Greenpeace is also rabidly anti-nuclear. The quantity of tritium that can possibly be released from a fusion breach is incredibly low, and would dilute so rapidly as to be unnoticable. The scale of local radioactive material simply doesn't compare to a fission reactor (tonnes) or a nuclear bomb (kilograms).


Celsius units are so difficult to relate to... what's that in Fahrenheit?


Do... you actually have anything practical to relate it to at that scale? If you're talking over 1M degrees, it doesn't much matter if it's C, F, Rankine, or whatever. It is fucking hot :P


I wonder whether it's a sarcastic comment. Due to Poe's Law, I cannot tell.


Why cant just farenheight be like kelvin, just add /subtract 273.15 to x thats it no fractions involved lol

Like, okay thats 1,000,273.15 kelvin that seems hot


That is exactly what rankine is but it is not really widely used.


>Do... you actually have anything practical to relate it to at that scale?

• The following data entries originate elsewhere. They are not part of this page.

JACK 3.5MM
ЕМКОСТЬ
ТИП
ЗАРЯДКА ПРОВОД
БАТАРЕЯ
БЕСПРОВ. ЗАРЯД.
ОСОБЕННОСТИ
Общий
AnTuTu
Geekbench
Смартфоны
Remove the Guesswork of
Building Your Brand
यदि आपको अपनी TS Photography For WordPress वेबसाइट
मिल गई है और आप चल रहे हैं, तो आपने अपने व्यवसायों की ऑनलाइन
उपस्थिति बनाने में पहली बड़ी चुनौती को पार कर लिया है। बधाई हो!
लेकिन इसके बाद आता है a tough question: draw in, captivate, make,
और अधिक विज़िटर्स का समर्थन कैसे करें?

I think was the point of his comment. That the number is so big the unit doesn't matter.


Also, I think it relates to the point people arguing for Fahrenheit make that 0C and 100C aren't as relatable since they're related to boiling and freezing points of water compared to 0F and 100F which would be more "human" temperatures. So the joke is that this is one case where it doesn't matter.


At that temperature it's almost meaningless to compare the numerical value of C and F. But it's 180M F for the curious.


Plus 32.


We were only given 3 (or fewer) significant figures.

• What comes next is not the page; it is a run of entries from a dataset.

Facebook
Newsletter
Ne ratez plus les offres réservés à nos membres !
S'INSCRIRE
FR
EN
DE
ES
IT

Just multiply by 2 for a poor man’s Celsius -> Fahrenheit conversion. 200M degrees.


Or by 1.8 for a grade schooler's conversion.


Temperatures seven times hotter than the center of the sun aren't exactly easy to relate to regardless of the unit of measurement ;)


I'm more bothered by the arbitrary origin of the scale… what's that temperature in Kelvin?


100M Kelvin


100.00027315M Kelvin


it's easier to think:

first one, and then the other.

at temperatures that high, there's nothing really relatable to what most of us have seen, so it's much easier to think in "abstract" terms.


lets just say you can't put your hand near it or you'll get a pretty bad ouchie


Since the conversion factor is about two: 200,000,000 degrees.